Page-level text extractions
BEGIN

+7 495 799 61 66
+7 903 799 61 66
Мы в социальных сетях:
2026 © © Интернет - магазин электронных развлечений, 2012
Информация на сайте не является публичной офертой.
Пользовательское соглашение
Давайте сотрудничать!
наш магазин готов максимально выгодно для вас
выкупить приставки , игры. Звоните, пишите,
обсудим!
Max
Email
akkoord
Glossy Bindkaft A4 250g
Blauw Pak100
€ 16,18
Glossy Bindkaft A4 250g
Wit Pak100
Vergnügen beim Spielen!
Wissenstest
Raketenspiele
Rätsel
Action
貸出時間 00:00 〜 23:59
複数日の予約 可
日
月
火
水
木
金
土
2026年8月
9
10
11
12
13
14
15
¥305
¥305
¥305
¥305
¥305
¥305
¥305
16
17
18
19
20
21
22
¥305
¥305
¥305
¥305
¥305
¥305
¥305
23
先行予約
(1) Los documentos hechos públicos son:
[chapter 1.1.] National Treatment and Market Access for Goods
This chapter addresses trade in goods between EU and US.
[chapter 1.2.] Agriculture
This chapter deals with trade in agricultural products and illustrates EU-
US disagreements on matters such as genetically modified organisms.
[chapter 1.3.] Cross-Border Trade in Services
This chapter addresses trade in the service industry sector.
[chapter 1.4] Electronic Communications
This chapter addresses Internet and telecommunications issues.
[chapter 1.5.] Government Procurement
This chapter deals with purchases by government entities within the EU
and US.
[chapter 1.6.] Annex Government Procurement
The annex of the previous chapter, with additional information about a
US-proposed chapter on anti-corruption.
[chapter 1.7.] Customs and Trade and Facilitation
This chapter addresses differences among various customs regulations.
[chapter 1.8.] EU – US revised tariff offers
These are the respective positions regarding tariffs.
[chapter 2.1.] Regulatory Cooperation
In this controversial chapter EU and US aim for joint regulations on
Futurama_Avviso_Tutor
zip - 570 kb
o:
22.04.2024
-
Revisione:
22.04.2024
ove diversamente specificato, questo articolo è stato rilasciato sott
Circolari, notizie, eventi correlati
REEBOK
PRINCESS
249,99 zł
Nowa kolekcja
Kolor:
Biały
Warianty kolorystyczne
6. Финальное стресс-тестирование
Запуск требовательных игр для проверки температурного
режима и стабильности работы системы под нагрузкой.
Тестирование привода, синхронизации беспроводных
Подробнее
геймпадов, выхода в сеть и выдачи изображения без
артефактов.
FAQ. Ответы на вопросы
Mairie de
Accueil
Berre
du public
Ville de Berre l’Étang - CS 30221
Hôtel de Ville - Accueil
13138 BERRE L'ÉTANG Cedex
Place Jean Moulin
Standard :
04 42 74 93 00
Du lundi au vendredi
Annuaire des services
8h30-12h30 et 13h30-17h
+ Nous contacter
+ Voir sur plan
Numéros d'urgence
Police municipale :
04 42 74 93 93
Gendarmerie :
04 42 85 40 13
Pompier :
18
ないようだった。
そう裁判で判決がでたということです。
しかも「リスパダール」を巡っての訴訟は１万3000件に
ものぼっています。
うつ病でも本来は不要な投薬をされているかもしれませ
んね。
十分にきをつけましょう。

END

◆ **EXERCISE DETAILS**
Please turn the lines from every item above into a Markdown table with the columns "n" and "Line", numbering each row and leaving out blank lines.

◆ **ANSWER BOX**
| n | Line |
|---|---|
| 1 | +7 495 799 61 66 |
| 2 | +7 903 799 61 66 |
| 3 | Мы в социальных сетях: |
| 4 | 2026 © © Интернет - магазин электронных развлечений, 2012 |
| 5 | Информация на сайте не является публичной офертой. |
| 6 | Пользовательское соглашение |
| 7 | Давайте сотрудничать! |
| 8 | наш магазин готов максимально выгодно для вас |
| 9 | выкупить приставки , игры. Звоните, пишите, |
| 10 | обсудим! |
| 11 | Max |
| 12 | Email |
| 13 | akkoord |
| 14 | Glossy Bindkaft A4 250g |
| 15 | Blauw Pak100 |
| 16 | € 16,18 |
| 17 | Glossy Bindkaft A4 250g |
| 18 | Wit Pak100 |
| 19 | Vergnügen beim Spielen! |
| 20 | Wissenstest |
| 21 | Raketenspiele |
| 22 | Rätsel |
| 23 | Action |
| 24 | 貸出時間 00:00 〜 23:59 |
| 25 | 複数日の予約 可 |
| 26 | 日 |
| 27 | 月 |
| 28 | 火 |
| 29 | 水 |
| 30 | 木 |
| 31 | 金 |
| 32 | 土 |
| 33 | 2026年8月 |
| 34 | 9 |
| 35 | 10 |
| 36 | 11 |
| 37 | 12 |
| 38 | 13 |
| 39 | 14 |
| 40 | 15 |
| 41 | ¥305 |
| 42 | ¥305 |
| 43 | ¥305 |
| 44 | ¥305 |
| 45 | ¥305 |
| 46 | ¥305 |
| 47 | ¥305 |
| 48 | 16 |
| 49 | 17 |
| 50 | 18 |
| 51 | 19 |
| 52 | 20 |
| 53 | 21 |
| 54 | 22 |
| 55 | ¥305 |
| 56 | ¥305 |
| 57 | ¥305 |
| 58 | ¥305 |
| 59 | ¥305 |
| 60 | ¥305 |
| 61 | ¥305 |
| 62 | 23 |
| 63 | 先行予約 |
| 64 | (1) Los documentos hechos públicos son: |
| 65 | [chapter 1.1.] National Treatment and Market Access for Goods |
| 66 | This chapter addresses trade in goods between EU and US. |
| 67 | [chapter 1.2.] Agriculture |
| 68 | This chapter deals with trade in agricultural products and illustrates EU- |
| 69 | US disagreements on matters such as genetically modified organisms. |
| 70 | [chapter 1.3.] Cross-Border Trade in Services |
| 71 | This chapter addresses trade in the service industry sector. |
| 72 | [chapter 1.4] Electronic Communications |
| 73 | This chapter addresses Internet and telecommunications issues. |
| 74 | [chapter 1.5.] Government Procurement |
| 75 | This chapter deals with purchases by government entities within the EU |
| 76 | and US. |
| 77 | [chapter 1.6.] Annex Government Procurement |
| 78 | The annex of the previous chapter, with additional information about a |
| 79 | US-proposed chapter on anti-corruption. |
| 80 | [chapter 1.7.] Customs and Trade and Facilitation |
| 81 | This chapter addresses differences among various customs regulations. |
| 82 | [chapter 1.8.] EU – US revised tariff offers |
| 83 | These are the respective positions regarding tariffs. |
| 84 | [chapter 2.1.] Regulatory Cooperation |
| 85 | In this controversial chapter EU and US aim for joint regulations on |
| 86 | Futurama_Avviso_Tutor |
| 87 | zip - 570 kb |
| 88 | o: |
| 89 | 22.04.2024 |
| 90 | - |
| 91 | Revisione: |
| 92 | 22.04.2024 |
| 93 | ove diversamente specificato, questo articolo è stato rilasciato sott |
| 94 | Circolari, notizie, eventi correlati |
| 95 | REEBOK |
| 96 | PRINCESS |
| 97 | 249,99 zł |
| 98 | Nowa kolekcja |
| 99 | Kolor: |
| 100 | Biały |
| 101 | Warianty kolorystyczne |
| 102 | 6. Финальное стресс-тестирование |
| 103 | Запуск требовательных игр для проверки температурного |
| 104 | режима и стабильности работы системы под нагрузкой. |
| 105 | Тестирование привода, синхронизации беспроводных |
| 106 | Подробнее |
| 107 | геймпадов, выхода в сеть и выдачи изображения без |
| 108 | артефактов. |
| 109 | FAQ. Ответы на вопросы |
| 110 | Mairie de |
| 111 | Accueil |
| 112 | Berre |
| 113 | du public |
| 114 | Ville de Berre l’Étang - CS 30221 |
| 115 | Hôtel de Ville - Accueil |
| 116 | 13138 BERRE L'ÉTANG Cedex |
| 117 | Place Jean Moulin |
| 118 | Standard : |
| 119 | 04 42 74 93 00 |
| 120 | Du lundi au vendredi |
| 121 | Annuaire des services |
| 122 | 8h30-12h30 et 13h30-17h |
| 123 | + Nous contacter |
| 124 | + Voir sur plan |
| 125 | Numéros d'urgence |
| 126 | Police municipale : |
| 127 | 04 42 74 93 93 |
| 128 | Gendarmerie : |
| 129 | 04 42 85 40 13 |
| 130 | Pompier : |
| 131 | 18 |
| 132 | ないようだった。 |
| 133 | そう裁判で判決がでたということです。 |
| 134 | しかも「リスパダール」を巡っての訴訟は１万3000件に |
| 135 | ものぼっています。 |
| 136 | うつ病でも本来は不要な投薬をされているかもしれませ |
| 137 | んね。 |
| 138 | 十分にきをつけましょう。 |